On ne peut imaginer de motifs plus frivoles et
plus déraisonnables que ceux pour lesquels il se brouille avec ses
meilleurs amis : avec le baron d’Holbach, parce que celui-ci paraît
croire qu’il n’est pas bien habile compositeur en musique, et que, s’il
est capable de faire un joli chant, il ne l’est pas, d’en faire avec sûreté,
la basse et les accompagnements, ce qui était parfaitement vrai,
ou parce que le baron lui a envoyé cinquante bouteilles devin de
Bordeaux, après lui avoir entendu dire que c’était le seul
vin dont son estomac s’accommodât, ce qui était, dit-il, insulter
à sa pauvreté, en lui donnant plus qu’il ne pouvait rendre;
avec la plupart des autres, parce qu’il s’aperçoit que ses amis
n’approuvent pas le mariage ridicule qu’il contracte avec sa dégoûtante
Thérèse, ou parce que les gens de lettres qu’il fréquente
sont, dit-il, les moteurs de la persécution qu’il essuie des parlements,
de la cour, de Genève, de l’Angleterre, de l’Europe; avec Diderot,
pour une indiscrétion qu’il lui attribue: Diderot lui fait voir,
pièces en main, qu’elle n’est pas de lui, mais de Saint-Lambert,
qui l’avoue; il paraît convaincu, et, à quinze jours de là,
il imprime, dans un de ses ouvrages, une note sanglante,
par
laquelle il diffame l’homme qui s’est justifié auprès de
lui, et brise, à jamais, tous les liens qui lui avaient attaché
Diderot si tendrement et si longtemps.
J’ajouterai, comme une observation capitale, que J.-J. Rousseau n’était
rien moins que simple ce qui est une grande tache dans un caractère.
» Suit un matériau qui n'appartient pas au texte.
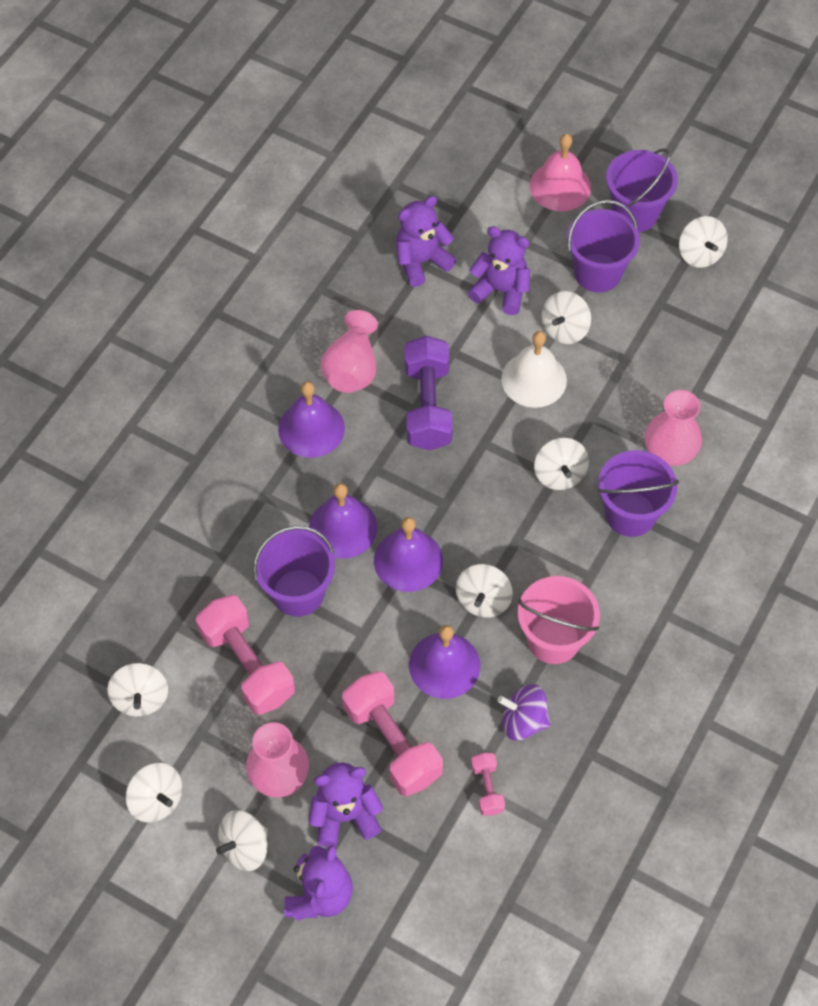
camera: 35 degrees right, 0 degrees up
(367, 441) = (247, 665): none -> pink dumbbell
Il mettait une extrême affectation à parler de sa pauvreté,
à la montrer, à s’en faire gloire. Il nous disait, quand
nous allions le voir Diderot et moi, qu’il nous donnait du vin de Montmorency,
parce qu’il n’était pas en état d’en acheter de meilleur.
En montrant son pot au feu dans le coin de sa cheminée, il avait
l’air de dire: vous voyez qu’un homme comme moi est obligé de veiller
lui-même, sa marmite, tant est grand l’ingratitude du siècle!
Jeune encore, et transporté d’admiration pour le talent et d’amour
pour les lettres, je ne démêlais pas alors ces intentions;
mais lorsque d’autres traits du caractère de cet homme célèbre,
ou même d’autres actions moins équivoques, m’ont eu mis sur
la voie, je me suis vu forcé d’expliquer ainsi toute sa vie.